Hypo Real Estate (HRE), the German company caught up in the wave of western bank failures, said Saturday a government-backed bail-out it was seeking had collapsed.
The mortgage lender said assurances of loans from several other financial institutions had expired.
Newspaper reports said leading German banks had discovered that HRE's troubles were more serious than first thought.
HRE, which mainly lends to commercial projects and to build public facilities, is the first German casualty of the crisis that has spread from New York in the past month.
The German government and the banking industry had announced Monday a 35-billion-euro ($50-billion) set of guarantees to enable HRE to resume short-term lending.
Munich-based HRE said it was assessing the impact on its various divisions Saturday and seeking alternatives.
The original bail-out required short-term credit of 15 billion euros and rolling long-term re-financing into the second half of next year totalling 35 billion euros.
Two German newspapers set to appear Sunday quoted unnamed sources saying major banks were backing away from the deal after taking a closer look at HRE's problems.
The Welt am Sonntag said an inspection by Deutsche Bank, Germany's biggest bank, had revealed HRE needed far more money short term than set out in the plan.
The paper said the shortfall to the end of the year was up to 50 billion euros and to the end of 2009 it was 70-100 billion euros.
Several hours before the HRE announcement, the Frankfurter Allgemeine Sonntagszeitung distributed a news report to other media that the HRE bail-out was unravelling, with other banks wary of chipping in money.
The bail-out plan had apportioned a loan requirement of 15 billion euros to other banks and 20 billion euros to the Bundesbank, the German central bank.
The guarantees backing the total were differently apportioned, with the German federal government playing backstop for 26.5 billion
euros of the total and the finance industry giving its word for 8.5 million euros.
The bail-out has caused political controversy in Germany, with some opposition groups questioning why the government is risking taxpayers funds to save HRE.
Berlin has insisted HRE might recover and the federal guarantees might cost it nothing at all.
Tense negotiations had continued till Friday before the parties said the guarantees were all in place, but even then a HRE spokesman said early Saturday the agreement had not yet been signed.
Welt am Sonntag said the financial institutions had warned they would not contribute more than agreed. Some analysts said the manoeuvring was a way of putting pressure on the government to give a bigger guarantee.
Sources linked to the talks said the industry had initially demanded that Berlin simply nationalise HRE, as the US did to Fannie Mae and Freddie Mac and Britain did to Bradford & Bingley.

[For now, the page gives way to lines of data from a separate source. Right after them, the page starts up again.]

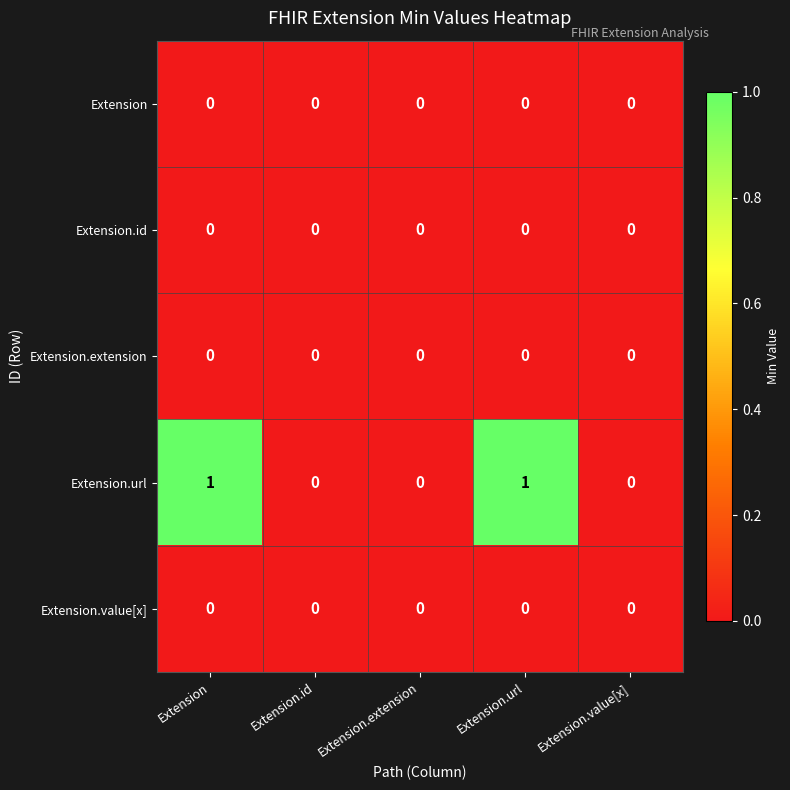

Reading right to left, extract all data points from this chart.

Extension: Extension.value[x]=0	Extension.url=0	Extension.extension=0	Extension.id=0	Extension=0
Extension.id: Extension.value[x]=0	Extension.url=0	Extension.extension=0	Extension.id=0	Extension=0
Extension.extension: Extension.value[x]=0	Extension.url=0	Extension.extension=0	Extension.id=0	Extension=0
Extension.url: Extension.value[x]=0	Extension.url=1	Extension.extension=0	Extension.id=0	Extension=1
Extension.value[x]: Extension.value[x]=0	Extension.url=0	Extension.extension=0	Extension.id=0	Extension=0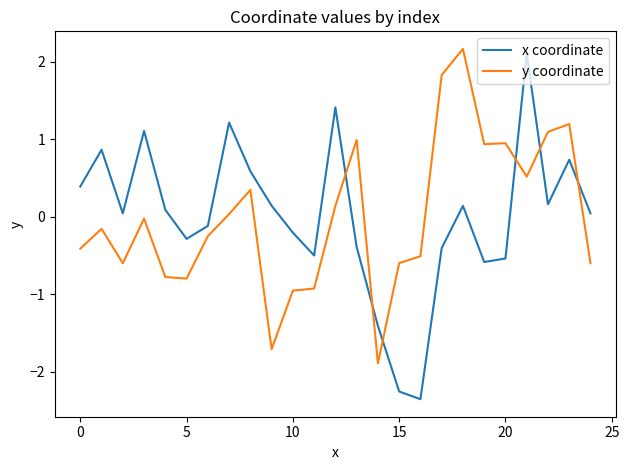

How many times do y coordinate and x coordinate cross each other?

6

Welt am Sonntag said Deutsche Bank disclosed HRE's graver shortfall Friday night during a telephone conference with bank chiefs and the two German regulatory bodies, BaFin and the Bundesbank.
HRE's main problems are at its Depfa unit, which has its main office in Dublin, Ireland.
Depfa's business involves rounding up short-term money to lend long-term, typically to municipalities. The banking crisis meant Depfa could no longer obtain such funds.